Greensill is claiming another scalp at the Swiss bank, which dismissed a former high-ranking asset management executive over the $10.1 billion supply chain scandal.
Zurich-based Credit Suisse has fired Michel Degen, two sources familiar with the matter told finews.asia on Thursday. The Swiss banker is the fourth Credit Suisse banker to leave following a legal review of Greensill, a now-defunct U.K. supply chain financier.
Degen was in March removed as the head of its asset management activities in Switzerland and wider Europe, the Middle East, and Africa when the extent of Greensill's problems emerged. His imminent dismissal was reported by the «Financial Times» (behind paywall) on Wednesday. A spokeswoman for the bank declined to comment.

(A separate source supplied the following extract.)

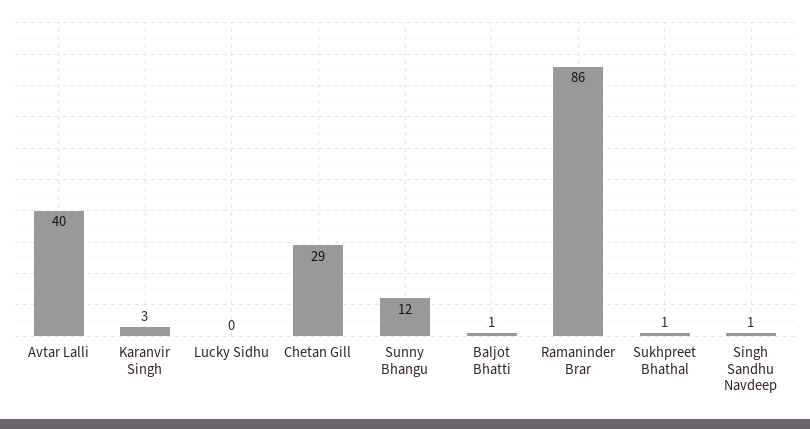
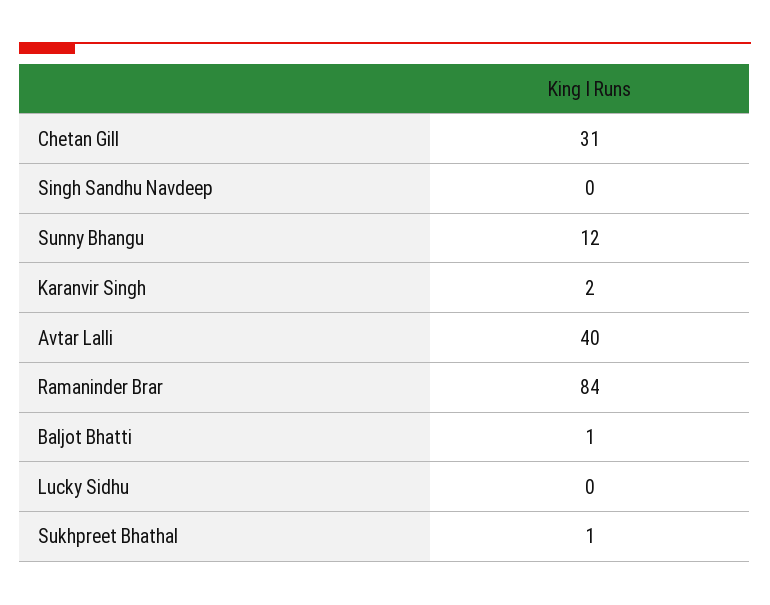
Karanvir Singh: 3 -> 2
Chetan Gill: 29 -> 31
Ramaninder Brar: 86 -> 84
Singh Sandhu Navdeep: 1 -> 0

Thorniest Obligors Up Next
Credit Suisse's board under António Horta-Osório is reportedly still debating how open it wants to be with a legal report over how the bank stumbled into a $10.1 billion fund shambles. The Swiss bank's surge in supply chain funds occurred parallel to the wind-down of GAM absolute return funds steeped in Greensill assets.
Credit Suisse, which has secured roughly 72 percent of the funds' total or $7.1 billion in cash, is now tackling the thorniest obligors, including British magnate Sanjeev Gupta's GFG group of companies.
Swath of Credit Suisse Exits
The fund disaster represents the Swiss bank's most pressing legal and regulatory issue – and led or contributed to a swath of exits. Credit Suisse dismissed two portfolio managers on Wednesday.
Higher-ups have left as well: former Credit Suisse asset management boss Eric Varvel left and reportedly may have to relinquish up to $10 million in bonuses. The bank had already parted ways with risk chief Lara Warner in April, following Greensill as well as more than $5 billion in losses on Archegos.